For un-passivated NDs, τ1 (1.00 ns) accounts for 83.2% at 420 nm. When the luminescence wavelength increases to 520 nm, τ1 reaches to 1.62 ns while the proportion decreases to 65.7%. The reason is attributed to the increased deviation between the trapping state and excited state at the band edge. The τ2 component is maintained at approximately 6.0 ns, although its proportion increased from 16.8% (420 nm) to 33.7% (520 nm). It should be noted that at 480 nm and 520 nm, slow component τ3 is present, but the proportion is less than 1%. For passivated NDs, the longest τ1 and τ2 appear at the strongest luminescence at 440 nm and correspond to 1.91 ns and 6.41 ns, respectively. The lifetimes of both components decrease when the luminescence peak moves toward the band edge. The contribution of fast component τ1 gradually decreases from 70.6 to 52.2%, the slow component τ2 increases from 29.4 to 44.1%, and τ3 increases from 2.6 to 3.7%. It is worth noting that the fast component is the main contributor to the luminescence lifetime of NDs.

The proportions of lifetimes τ1 and τ2 for un-passivated and passivated NDs are shown in Fig. 6c. Generally, the fast component τ1 exhibits an overall decrease after NDs are passivated while slow components τ2 and τ3 display opposite trends. This is because the trapping states are modified, which leads to more possibilities for radiative combination from trapping states to π state. Inevitably, the decrease in the fast component and the increase in slow components increase the average lifetime of passivated NDs as shown in Fig. 6d. Hence, the luminescence decay rate of passivated NDs is slower than that of un-passivated NDs. Furthermore, for either un-passivated or passivated NDs, the average lifetime gets longer with increases in luminescence wavelength. Electrons tend to transfer from trapping states with lower energy levels to the π state to realize radiative recombination, and thus, more slow components contribute to the lifetime of longer luminescence wavelengths.

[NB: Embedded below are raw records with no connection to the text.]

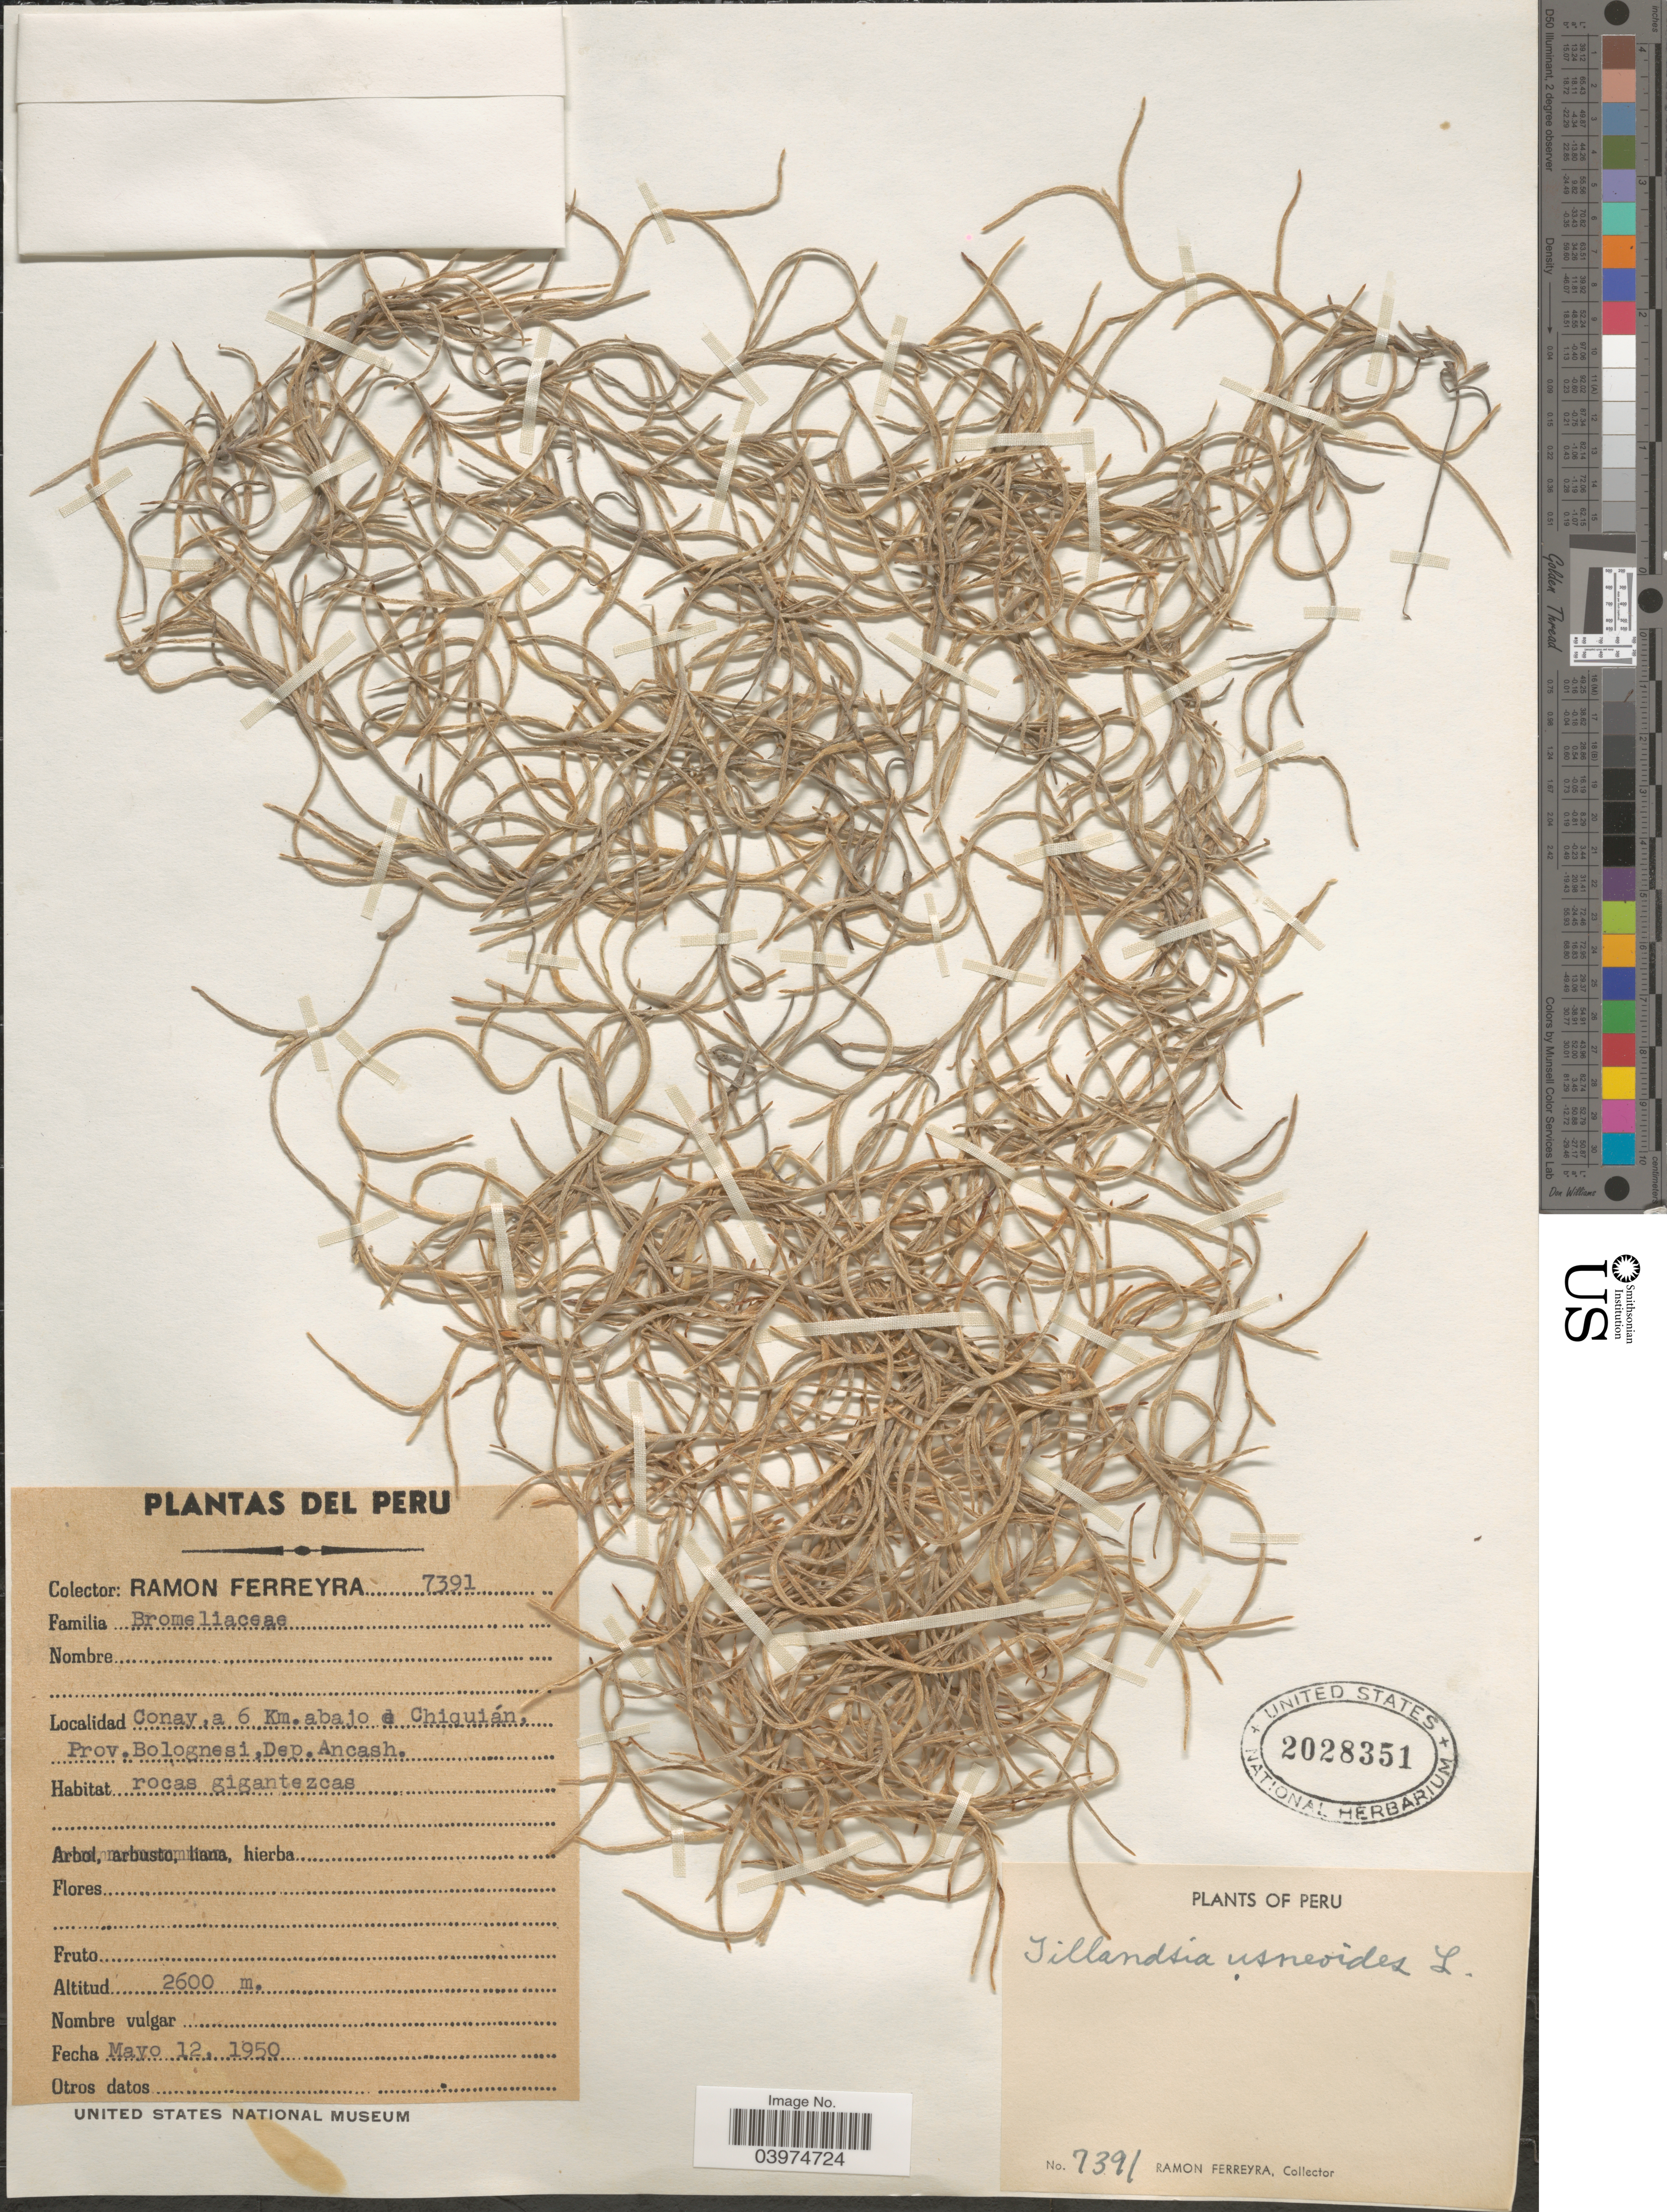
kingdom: Plantae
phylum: Tracheophyta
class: Liliopsida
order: Poales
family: Bromeliaceae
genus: Tillandsia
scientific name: Tillandsia usneoides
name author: (L.) L.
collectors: R. A. Ferreyra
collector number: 7391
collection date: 1950-05-12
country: Peru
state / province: Ancash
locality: Conay, a 6 Km. abajo e Chiguián, Prov. Bolognesi, Dep. Ancash.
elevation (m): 2600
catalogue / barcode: US 2028351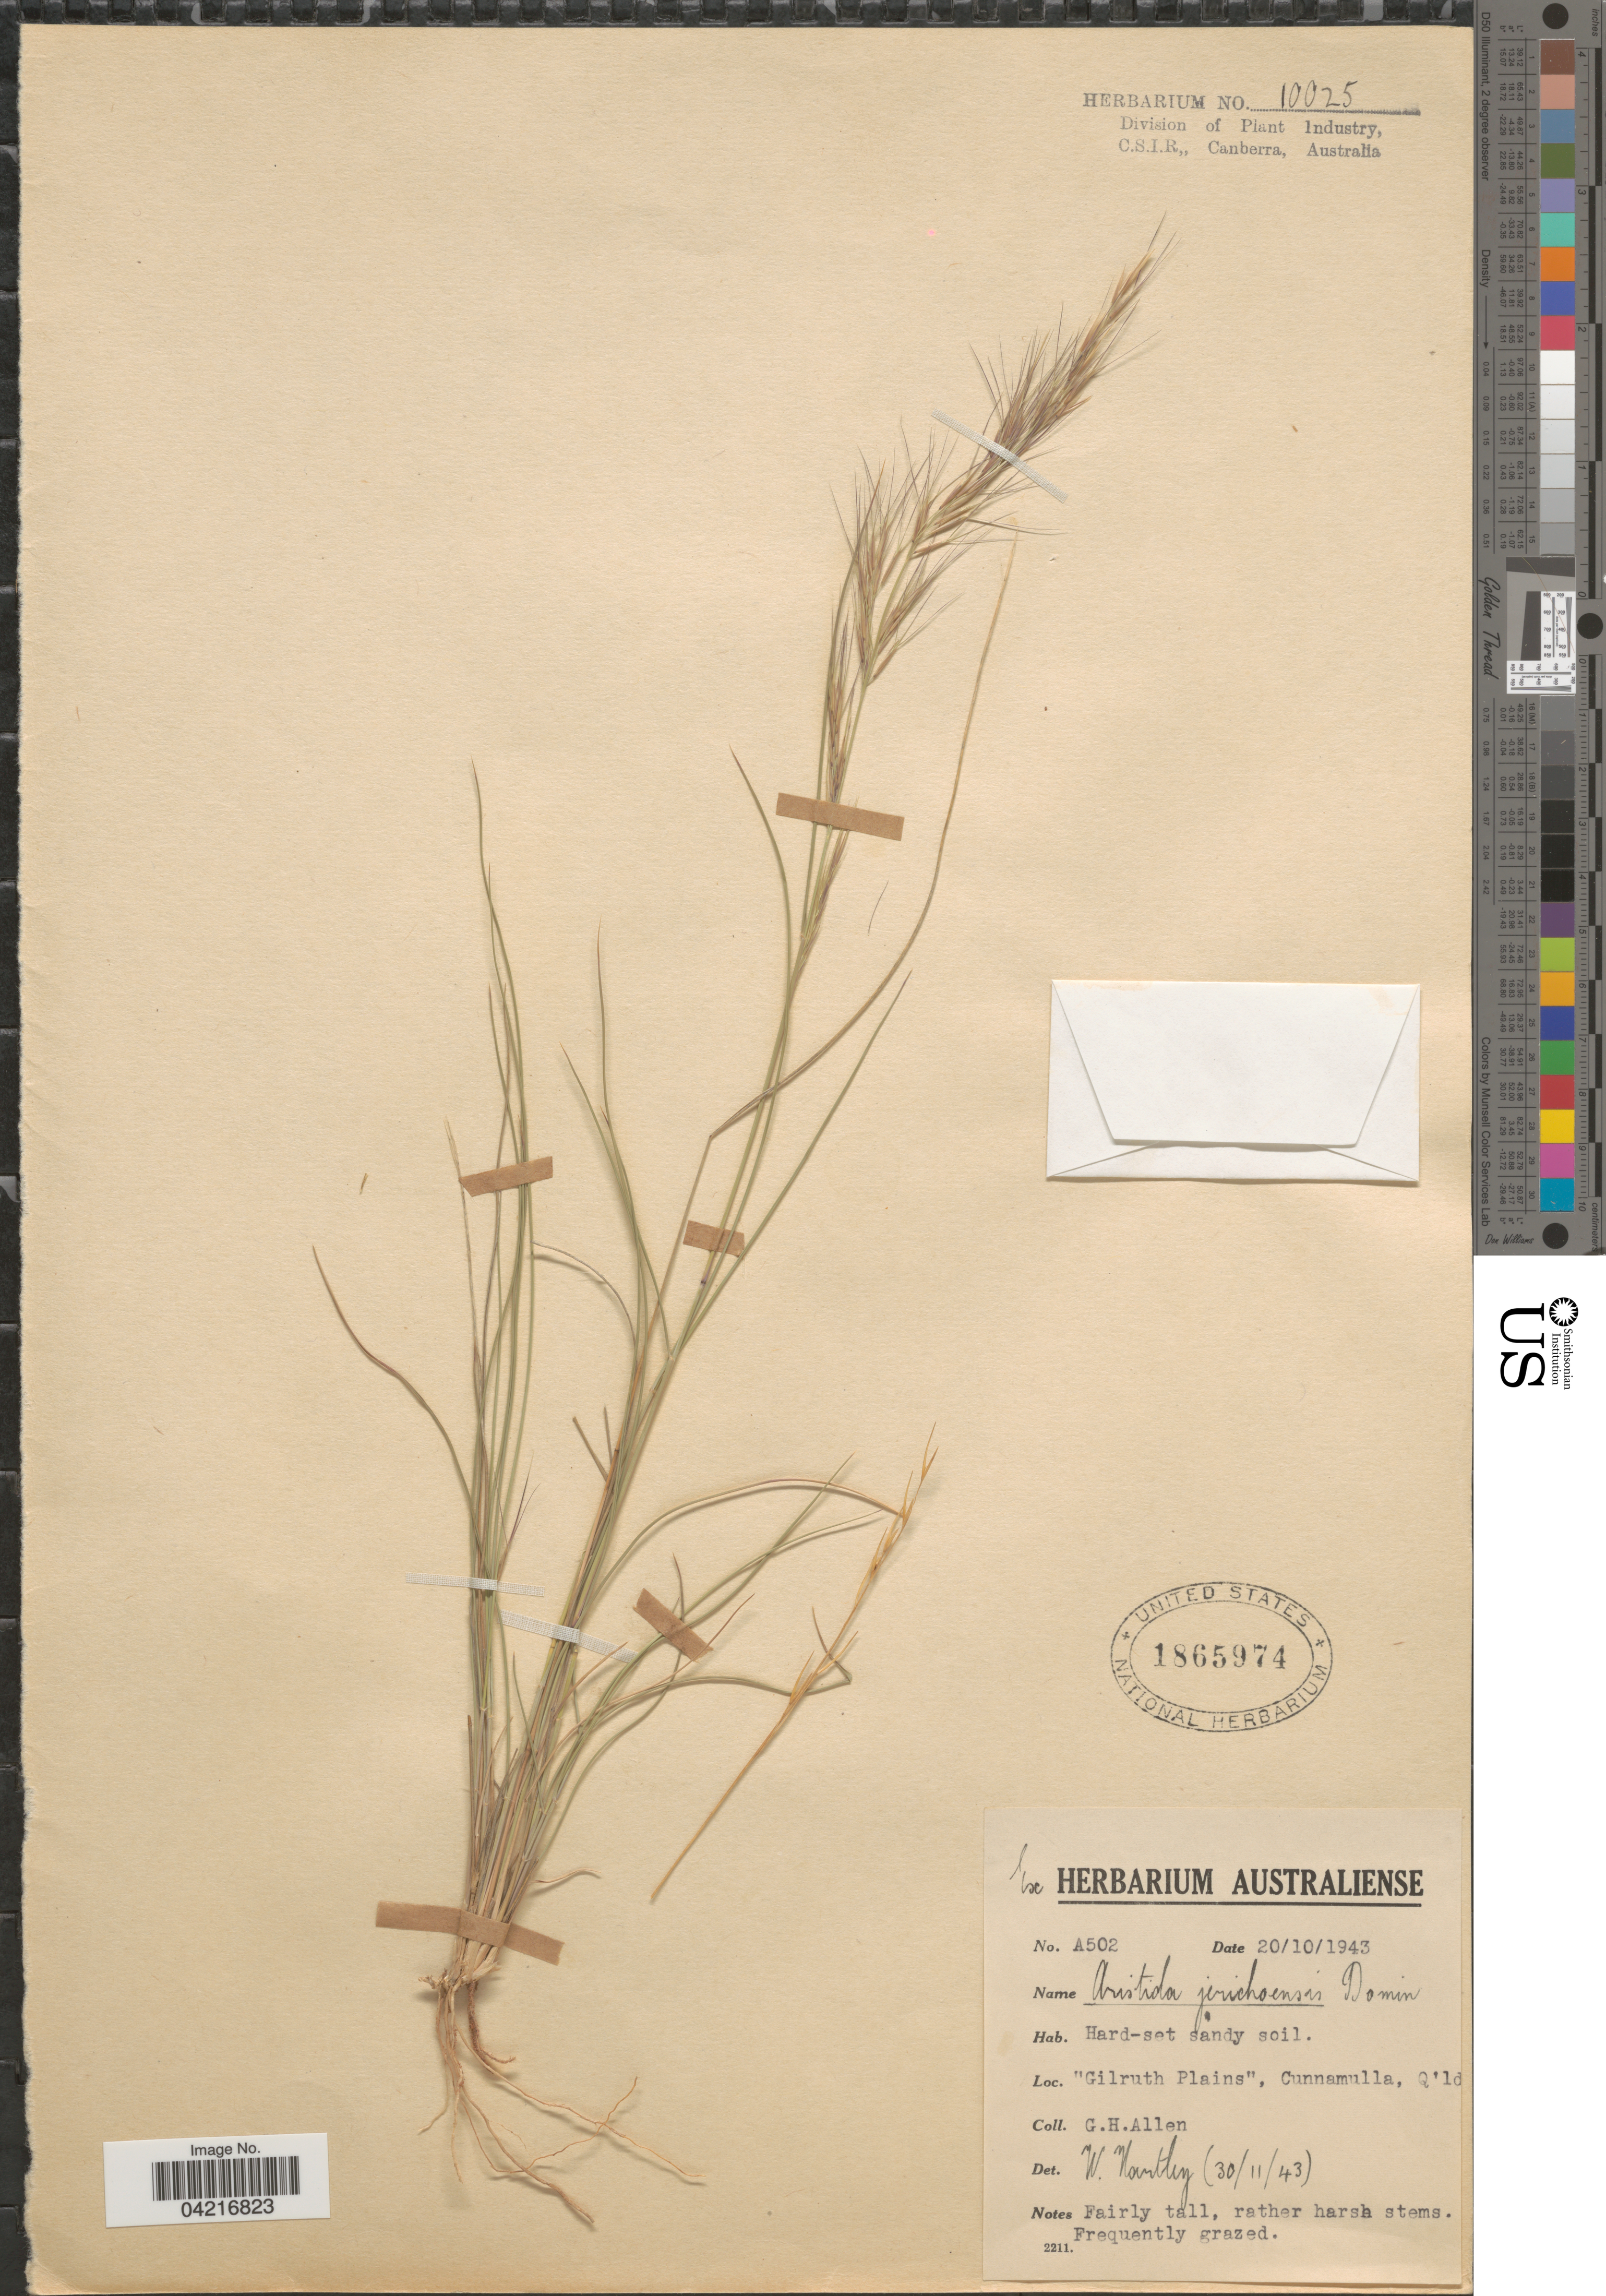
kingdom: Plantae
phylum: Tracheophyta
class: Liliopsida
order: Poales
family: Poaceae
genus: Aristida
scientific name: Aristida jerichoensis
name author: (Domin) Henr.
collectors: G. Allen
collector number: A502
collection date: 1943-10-20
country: Australia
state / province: Queensland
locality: Gilruth Plains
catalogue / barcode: US 1865974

In conclusion, well-dispersed NDs with dominant sp3 phase and an average size of 3.8 nm were successfully prepared in this study. The NDs are passivated by PEG400N for future applications. After passivation, three absorption bands appeared in the absorption spectra. One of the bonds is located at 230 nm originating from π → π transition and displays a 19-nm redshift when compared with un-passivated NDs. The luminescence peaks of NDs were almost unchanged with or without passivation, and NDs emit significantly blue luminescence at 440 nm after passivation. Based on time-resolved luminescence analysis, passivated NDs decay slower than un-passivated NDs. This is due to the increased proportion of radiative combination from trapping states to localized π states transition due to surface modification. The results indicate that passivation does not destroy the structure of NDs, and instead improves their luminescence intensity as high as 10 times and prolongs the lifetime, which is very important for application in target tracking and localization in vivo.